:: WHAT YOU ARE ASKED TO DO ::
Write out the portion of the marriage advice thread between "Blooming / Woman" and "doesn't get girls.", inclusive.

Hi,
I am 22 years old...in my third trimester of pregnancy...but super healthy..and still attractive...although my husband doesn't seem very interested in me. He has never been an EXTREMELY horny guy but I think he is bored of having sex with me because he rarely tries. I am ALWAYS in the mood but I need to learn to open up and show him in a sexy way. My ex boyfriend used to make fun of me and I have been mistreated by guys in the past so I think that is why I "play it safe" all the time when it comes to making the first move, talking dirty and just letting go of any insecurities. When I want sex, I never say it...I just start cuddling him and rubbing him and it seems pretty obvious to me but he never seems to get the point. And never mind that me doesn't pick up on my little clues...he doesn't try to seduce me himself!!! What could be going on...he is not gay...I am attractive and he is not worried about me being pregnant (the Doctors have told us it is okay)???
5 Replies
Dan / Woman / Likes Men / Single
This is your husband you're talking about. Why shouldn't you be straight forward with him and tell him what you want? Communication is essential to any relationship, and this is a person you plan on spending the rest of your life with. Since he doesn't pick up on your body language, I think it's time to have a conversation with him about it. Just be honest. Like I said, he's your husband - if you can't be honest with him then you shouldn't be married.
Don't let your marriage fall into the "No Sex Abyss," because once that happens, it's almost impossible to climb out of.
Blooming / Woman / Likes Men / Single
Thanks for the advice. You brought up the other problem in our relationship. Communication. He doesn't like to talk about anything stressful so I tend to avoid it. Usually he takes things the wrong way and gets angry and stressed whenever I bring up serious stuff. I came from a HUGE open family with lots of girls and LOTS of communication and he came from a small closed family, divoriced parents and no sisters. He just doesn't get girls.

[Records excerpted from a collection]

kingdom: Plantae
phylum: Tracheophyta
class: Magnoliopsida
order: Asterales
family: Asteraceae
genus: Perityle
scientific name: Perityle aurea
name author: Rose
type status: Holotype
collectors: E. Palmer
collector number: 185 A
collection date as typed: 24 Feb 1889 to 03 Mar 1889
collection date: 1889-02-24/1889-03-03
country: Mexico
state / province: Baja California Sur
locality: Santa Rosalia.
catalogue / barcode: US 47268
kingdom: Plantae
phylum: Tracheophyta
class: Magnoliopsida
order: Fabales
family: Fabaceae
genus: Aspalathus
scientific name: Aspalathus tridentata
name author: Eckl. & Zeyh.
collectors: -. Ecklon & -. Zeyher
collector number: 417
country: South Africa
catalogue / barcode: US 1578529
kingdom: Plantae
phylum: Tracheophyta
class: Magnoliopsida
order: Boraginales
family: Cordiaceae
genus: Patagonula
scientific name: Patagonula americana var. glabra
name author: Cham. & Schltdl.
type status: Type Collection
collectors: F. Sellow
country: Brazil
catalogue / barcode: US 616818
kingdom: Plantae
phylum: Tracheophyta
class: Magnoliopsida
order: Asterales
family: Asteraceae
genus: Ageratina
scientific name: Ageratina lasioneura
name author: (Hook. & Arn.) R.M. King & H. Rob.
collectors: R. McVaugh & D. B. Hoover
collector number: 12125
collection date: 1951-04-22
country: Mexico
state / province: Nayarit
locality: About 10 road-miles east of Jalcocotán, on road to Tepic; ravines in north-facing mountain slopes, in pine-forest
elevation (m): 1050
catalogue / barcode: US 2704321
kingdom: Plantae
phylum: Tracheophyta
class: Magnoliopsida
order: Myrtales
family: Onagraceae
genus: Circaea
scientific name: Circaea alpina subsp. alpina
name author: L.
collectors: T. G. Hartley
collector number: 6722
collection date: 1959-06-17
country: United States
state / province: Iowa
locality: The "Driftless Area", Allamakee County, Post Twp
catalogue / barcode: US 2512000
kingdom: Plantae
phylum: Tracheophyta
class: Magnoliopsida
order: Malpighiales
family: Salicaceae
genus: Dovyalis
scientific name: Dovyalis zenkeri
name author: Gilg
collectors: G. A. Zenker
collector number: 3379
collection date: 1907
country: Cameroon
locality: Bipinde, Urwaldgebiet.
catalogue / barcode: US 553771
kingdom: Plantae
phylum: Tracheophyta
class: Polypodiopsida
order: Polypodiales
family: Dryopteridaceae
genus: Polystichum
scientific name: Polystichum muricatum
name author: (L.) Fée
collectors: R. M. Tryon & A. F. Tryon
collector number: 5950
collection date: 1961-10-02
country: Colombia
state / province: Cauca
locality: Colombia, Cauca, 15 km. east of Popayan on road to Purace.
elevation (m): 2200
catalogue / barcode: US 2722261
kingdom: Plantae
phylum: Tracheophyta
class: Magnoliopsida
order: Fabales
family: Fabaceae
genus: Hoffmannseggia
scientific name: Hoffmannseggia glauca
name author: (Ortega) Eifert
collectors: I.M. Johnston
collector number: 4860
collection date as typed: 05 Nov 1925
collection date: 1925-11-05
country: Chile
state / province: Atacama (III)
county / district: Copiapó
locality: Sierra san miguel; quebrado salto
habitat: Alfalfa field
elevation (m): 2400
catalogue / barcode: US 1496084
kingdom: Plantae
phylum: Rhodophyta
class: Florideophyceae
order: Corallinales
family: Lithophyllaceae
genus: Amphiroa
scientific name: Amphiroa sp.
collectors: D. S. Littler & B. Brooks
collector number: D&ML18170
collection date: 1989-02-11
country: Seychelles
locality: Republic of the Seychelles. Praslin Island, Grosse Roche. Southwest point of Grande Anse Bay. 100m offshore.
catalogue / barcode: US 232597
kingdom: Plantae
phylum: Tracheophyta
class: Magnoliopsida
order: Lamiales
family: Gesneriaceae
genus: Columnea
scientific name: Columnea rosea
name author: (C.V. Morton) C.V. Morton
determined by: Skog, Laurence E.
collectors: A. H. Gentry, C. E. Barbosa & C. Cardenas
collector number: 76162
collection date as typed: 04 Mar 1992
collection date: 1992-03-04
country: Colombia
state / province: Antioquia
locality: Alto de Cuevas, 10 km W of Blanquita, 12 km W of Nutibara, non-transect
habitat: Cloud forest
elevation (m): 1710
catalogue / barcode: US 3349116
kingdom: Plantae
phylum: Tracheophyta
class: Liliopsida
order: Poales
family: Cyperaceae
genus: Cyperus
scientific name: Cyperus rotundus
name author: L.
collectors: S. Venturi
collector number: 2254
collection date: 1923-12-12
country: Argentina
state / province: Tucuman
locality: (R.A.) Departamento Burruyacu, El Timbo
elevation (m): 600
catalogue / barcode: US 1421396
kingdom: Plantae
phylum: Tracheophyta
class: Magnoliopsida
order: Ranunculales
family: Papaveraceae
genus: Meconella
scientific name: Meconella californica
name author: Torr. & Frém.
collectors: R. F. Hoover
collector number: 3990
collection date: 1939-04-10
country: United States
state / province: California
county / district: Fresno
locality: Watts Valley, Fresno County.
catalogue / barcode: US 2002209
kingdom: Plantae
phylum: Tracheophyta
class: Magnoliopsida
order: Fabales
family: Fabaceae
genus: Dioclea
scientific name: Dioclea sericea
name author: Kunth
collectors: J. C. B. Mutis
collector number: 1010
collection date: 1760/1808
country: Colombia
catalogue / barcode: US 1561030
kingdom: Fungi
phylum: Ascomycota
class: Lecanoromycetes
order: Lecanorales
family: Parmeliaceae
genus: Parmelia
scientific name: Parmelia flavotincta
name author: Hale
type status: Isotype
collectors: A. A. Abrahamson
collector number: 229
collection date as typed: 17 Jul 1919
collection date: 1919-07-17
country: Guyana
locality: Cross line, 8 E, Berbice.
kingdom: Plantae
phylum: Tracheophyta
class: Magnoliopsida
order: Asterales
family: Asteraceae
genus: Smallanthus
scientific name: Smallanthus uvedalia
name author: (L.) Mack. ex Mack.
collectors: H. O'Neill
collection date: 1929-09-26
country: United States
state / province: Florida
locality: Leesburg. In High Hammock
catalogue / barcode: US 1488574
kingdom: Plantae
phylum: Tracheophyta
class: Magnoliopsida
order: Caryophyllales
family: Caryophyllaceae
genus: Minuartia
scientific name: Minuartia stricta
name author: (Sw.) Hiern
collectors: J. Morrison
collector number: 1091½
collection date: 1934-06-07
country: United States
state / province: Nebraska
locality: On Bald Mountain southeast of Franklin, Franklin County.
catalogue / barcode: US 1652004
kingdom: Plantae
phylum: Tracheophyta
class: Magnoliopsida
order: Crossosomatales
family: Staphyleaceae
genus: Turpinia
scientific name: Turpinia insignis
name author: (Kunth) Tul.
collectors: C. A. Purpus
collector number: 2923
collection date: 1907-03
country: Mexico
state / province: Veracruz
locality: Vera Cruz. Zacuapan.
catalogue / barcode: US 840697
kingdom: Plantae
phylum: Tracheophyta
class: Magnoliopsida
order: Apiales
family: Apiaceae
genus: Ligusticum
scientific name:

:: EXERCISE ANSWER ::
Blooming / Woman / Likes Men / Single
Thanks for the advice. You brought up the other problem in our relationship. Communication. He doesn't like to talk about anything stressful so I tend to avoid it. Usually he takes things the wrong way and gets angry and stressed whenever I bring up serious stuff. I came from a HUGE open family with lots of girls and LOTS of communication and he came from a small closed family, divoriced parents and no sisters. He just doesn't get girls.